**What is required:** Print the items word for word, starting with the line that contains "Play-Doh Case of" and going on through the final line of the items, with both of those lines included. Leave the pictures out of the answer.

**Data section:**
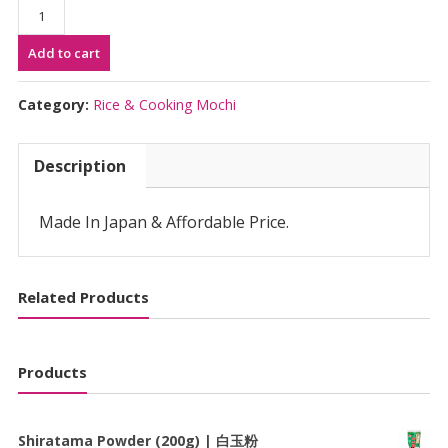
Komeya
No
Add to cart
Tokusen
Rice
5kg
Category:
Rice & Cooking Mochi
|
米
Description
屋
の
特
Made In Japan & Affordable Price.
薦
米
quantity
Related Products
Products
Shiratama Powder (200g) | 白玉粉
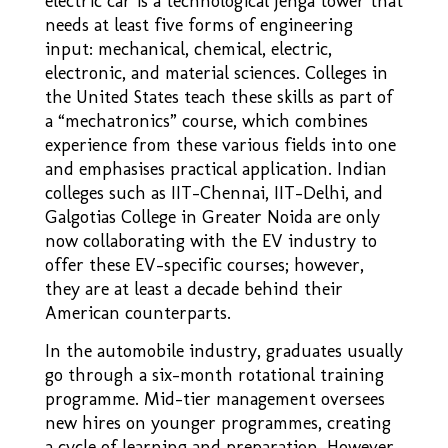
electric car is a technological Jenga tower that
needs at least five forms of engineering
input: mechanical, chemical, electric,
electronic, and material sciences. Colleges in
the United States teach these skills as part of
a “mechatronics” course, which combines
experience from these various fields into one
and emphasises practical application. Indian
colleges such as IIT-Chennai, IIT-Delhi, and
Galgotias College in Greater Noida are only
now collaborating with the EV industry to
offer these EV–specific courses; however,
they are at least a decade behind their
American counterparts.
In the automobile industry, graduates usually
go through a six–month rotational training
programme. Mid-tier management oversees
new hires on younger programmes, creating
a cycle of learning and preparation. However,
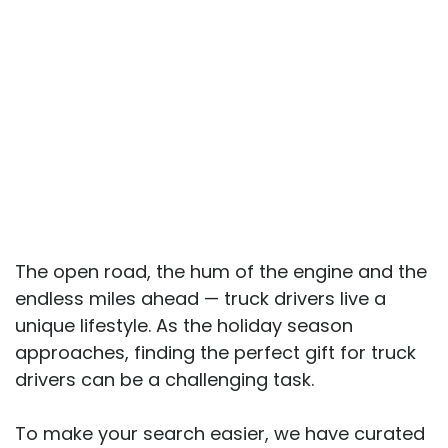
The open road, the hum of the engine and the
endless miles ahead — truck drivers live a
unique lifestyle. As the holiday season
approaches, finding the perfect gift for truck
drivers can be a challenging task.
To make your search easier, we have curated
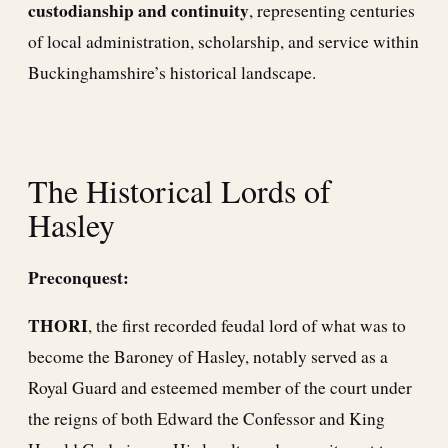
custodianship and continuity
, representing centuries
of local administration, scholarship, and service within
Buckinghamshire’s historical landscape.
The Historical Lords of
Hasley
Preconquest:
THORI
, the first recorded feudal lord of what was to
become the Baroney of Hasley, notably served as a
Royal Guard and esteemed member of the court under
the reigns of both Edward the Confessor and King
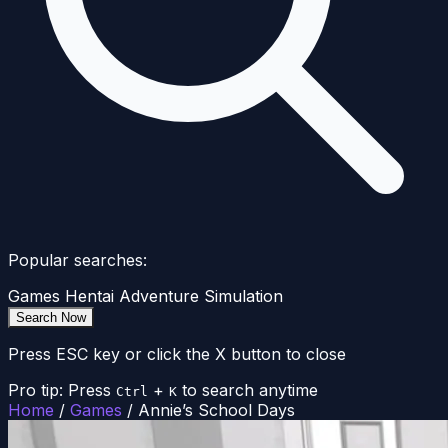
Popular searches:
Games
Hentai
Adventure
Simulation
Search Now
Press ESC key or click the X button to close
Pro tip: Press
+
to search anytime
Ctrl
K
Home
/
Games
/
Annie’s School Days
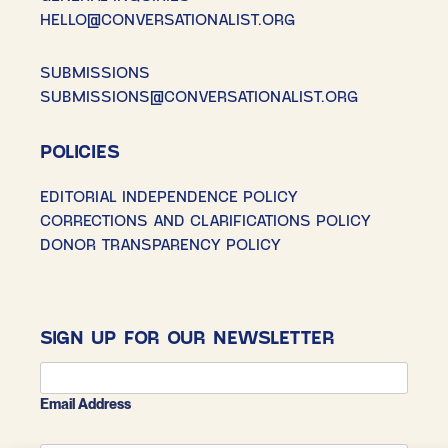
HELLO@CONVERSATIONALIST.ORG
SUBMISSIONS
SUBMISSIONS@CONVERSATIONALIST.ORG
POLICIES
EDITORIAL INDEPENDENCE POLICY
CORRECTIONS AND CLARIFICATIONS POLICY
DONOR TRANSPARENCY POLICY
SIGN UP FOR OUR NEWSLETTER
Email Address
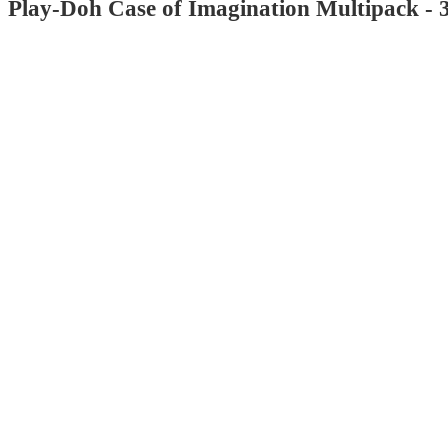
Play-Doh Case of Imagination Multipack - 
4.8
out
of
5
stars
with
967
reviews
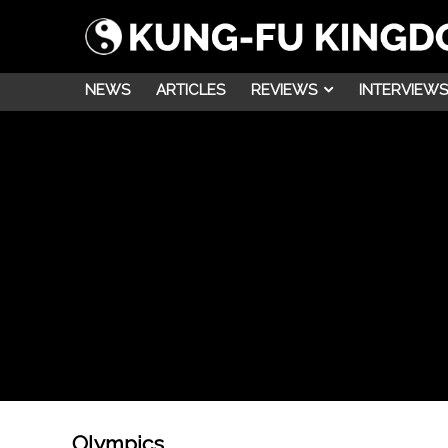
NEWS
ARTICLES
REVIEWS
INTERVIEWS
Olympics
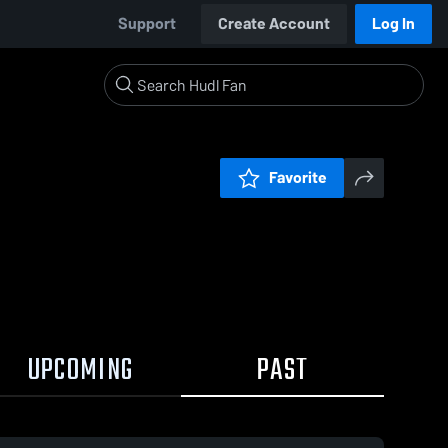
Support
Create Account
Log In
Favorite
UPCOMING
PAST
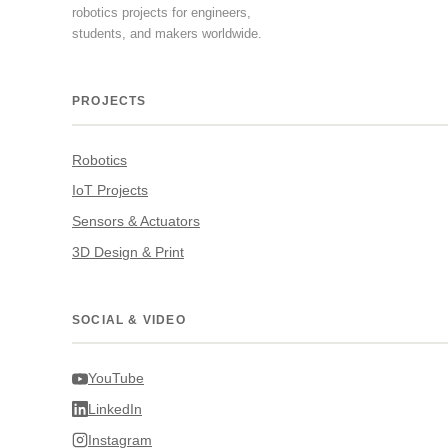
robotics projects for engineers,
students, and makers worldwide.
PROJECTS
Robotics
IoT Projects
Sensors & Actuators
3D Design & Print
SOCIAL & VIDEO
YouTube
LinkedIn
Instagram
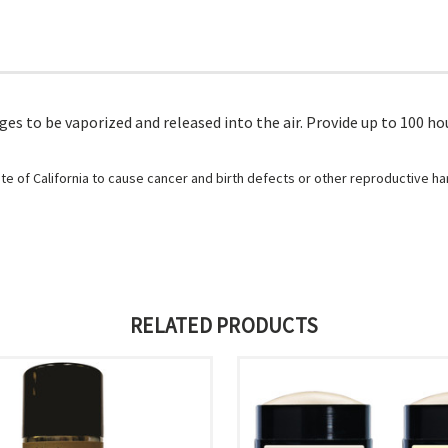
es to be vaporized and released into the air. Provide up to 100 hou
e of California to cause cancer and birth defects or other reproductive h
RELATED PRODUCTS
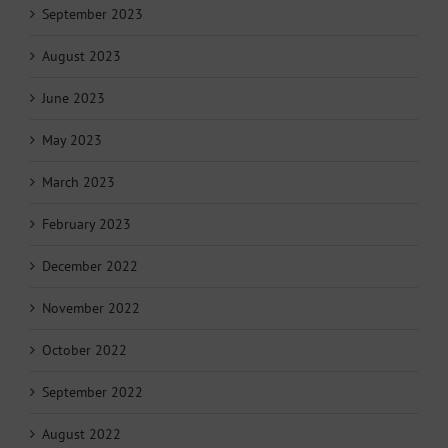
September 2023
August 2023
June 2023
May 2023
March 2023
February 2023
December 2022
November 2022
October 2022
September 2022
August 2022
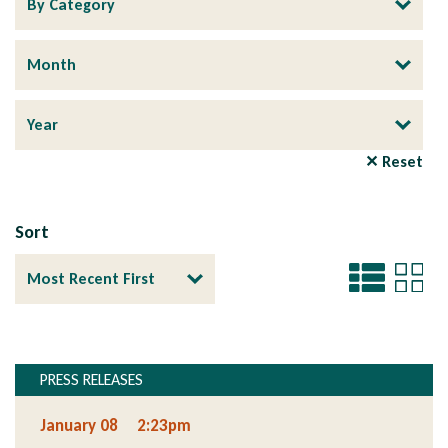
✕ Reset
Sort
PRESS RELEASES
Section
January 08
2:23pm
Section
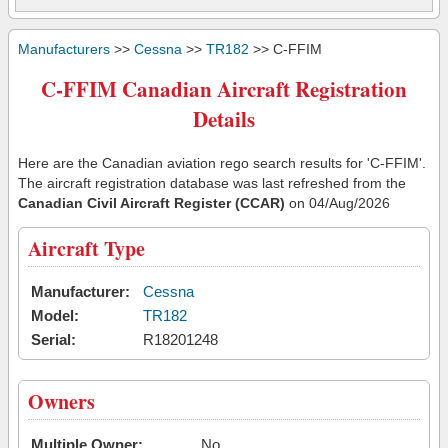
Manufacturers
>>
Cessna
>>
TR182
>> C-FFIM
C-FFIM Canadian Aircraft Registration
Details
Here are the Canadian aviation rego search results for 'C-FFIM'.
The aircraft registration database was last refreshed from the
Canadian Civil Aircraft Register (CCAR)
on 04/Aug/2026
Aircraft Type
Manufacturer:
Cessna
Model:
TR182
Serial:
R18201248
Owners
Multiple Owner:
No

**Task response:**
Play-Doh Case of Imagination Multipack - 
4.8
out
of
5
stars
with
967
reviews
NEWS
ARTICLES
REVIEWS
INTERVIEWS
Olympics
Support
Create Account
Log In
Favorite
UPCOMING
PAST
robotics projects for engineers,
students, and makers worldwide.
PROJECTS
Robotics
IoT Projects
Sensors & Actuators
3D Design & Print
SOCIAL & VIDEO
YouTube
LinkedIn
Instagram
es to be vaporized and released into the air. Provide up to 100 hou
e of California to cause cancer and birth defects or other reproductive h
RELATED PRODUCTS
September 2023
August 2023
June 2023
May 2023
March 2023
February 2023
December 2022
November 2022
October 2022
September 2022
August 2022
✕ Reset
Sort
PRESS RELEASES
Section
January 08
2:23pm
Section
Manufacturers
>>
Cessna
>>
TR182
>> C-FFIM
C-FFIM Canadian Aircraft Registration
Details
Here are the Canadian aviation rego search results for 'C-FFIM'.
The aircraft registration database was last refreshed from the
Canadian Civil Aircraft Register (CCAR)
on 04/Aug/2026
Aircraft Type
Manufacturer:
Cessna
Model:
TR182
Serial:
R18201248
Owners
Multiple Owner:
No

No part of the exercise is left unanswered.